Светлый фон

– Недавно. Полчаса как… Да сразу, как нашел, за тобой побежал, Саул! Я только заглянул, так понял – мертвый!

– Ты что-нибудь слышал? Он кричал? Звал на помощь?

– Нет. Все было тихо. Я всегда, когда проходил – смотрел: он или писал, или ходил, размышлял! А сегодня заглянул, а он вот так… Сидит. Видно, писал и умер. Видишь, стило на столе – из пальцев выпало!

Стило действительно лежало рядом с рукой Иосифа. Пальцы писателя – желтоватые, словно выточенные из слоновой кости, были усеяны чернильными брызгами.

Надо было что-то делать: кому-то сообщать, кого-то звать, но Саул, который давно был готов к такому вот обороту событий, растерялся. Он стоял и смотрел на мертвое тело Флавия, на муху, ползущую по чернильнице, на россыпь каких-то желтых осенних цветов, названия которых он не знал, да на то, как легкий, словно дыхание девушки, ветерок играет с листьями.

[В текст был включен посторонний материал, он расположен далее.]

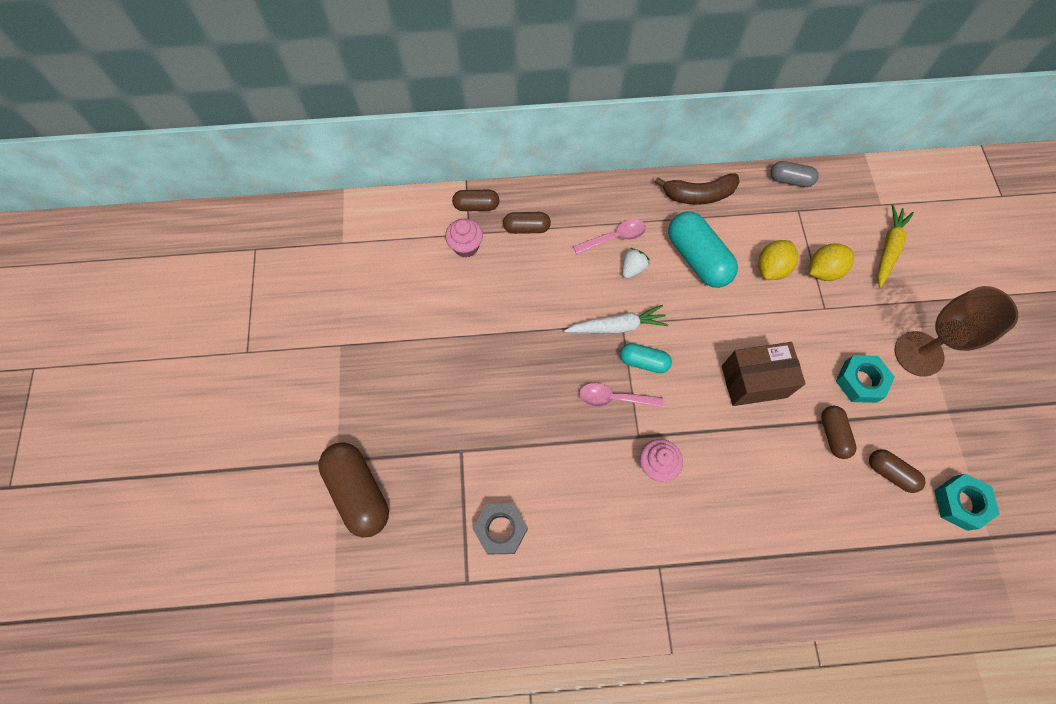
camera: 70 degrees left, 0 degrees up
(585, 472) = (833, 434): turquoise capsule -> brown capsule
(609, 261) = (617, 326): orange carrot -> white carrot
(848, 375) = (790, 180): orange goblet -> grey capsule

Над цветами кружил крупный, с указательный палец, бражник, зависал над махровым великолепием лепестков, пытаясь продвинуть свой длинный хоботок в их сплетение, и снова взмывал в воздух. Саулу казалось, что он слышит гудение крыльев бабочки, но он знал, что это не так – бражник был бесшумен. И двигался медленно он только потому, что ему было некуда спешить. На самом деле бражник был быстр…

– Его надо перенести в дом, Саул, – сказал садовник и снова вздохнул так, будто сердце его переполнилось скорбью. – Негоже покойнику так лежать.

– Позови еще людей, Арсений, – отозвался секретарь чуть погодя.

Он думал, что садовник тут же уйдет, но тот не ушел – остался, словно ожидая еще каких-нибудь слов.

– Позови женщин. Пусть приготовят место в атрии, мы положим его там. Попроси Авиэля найти кого-нибудь, кто прочтет над ним каддиш[46].

– Я понял, – произнес Арсений. – Предупредить, чтобы пока не болтали?

– Все равно… – бросил Саул через плечо. – Пусть говорят, было бы кому слушать…

Он сел на скамью рядом с Иосифом и осторожно, обняв его за плечи, склонил вперед, чтобы тело легло грудью на стол. Он почему-то не мог без содрогания смотреть на тощую, беззащитную шею покойника и торчащую вверх бородку.

А ведь он не стар, подумал секретарь. Родился в год смерти Тиберия, многие из его ровесников все еще умудряются делать наследников. Что же обглодало его до смерти? Болезнь? Не похоже. Он не мучился болями, не исхудал. Но болезни бывают разные… Саул вспомнил синие круги под глазами Флавия, то, как задыхался тот, поднимаясь по лестницам. Что бы это ни было, теперь уже не имеет значения. Теперь имеют значение совершенно другие вещи. Например, завещание Флавия. Его посмертные финансовые распоряжения, его прижизненные долги. По какому обычаю его хоронить? По еврейскому? По римскому? Наберется ли миньян[47], чтобы проводить Иосифа?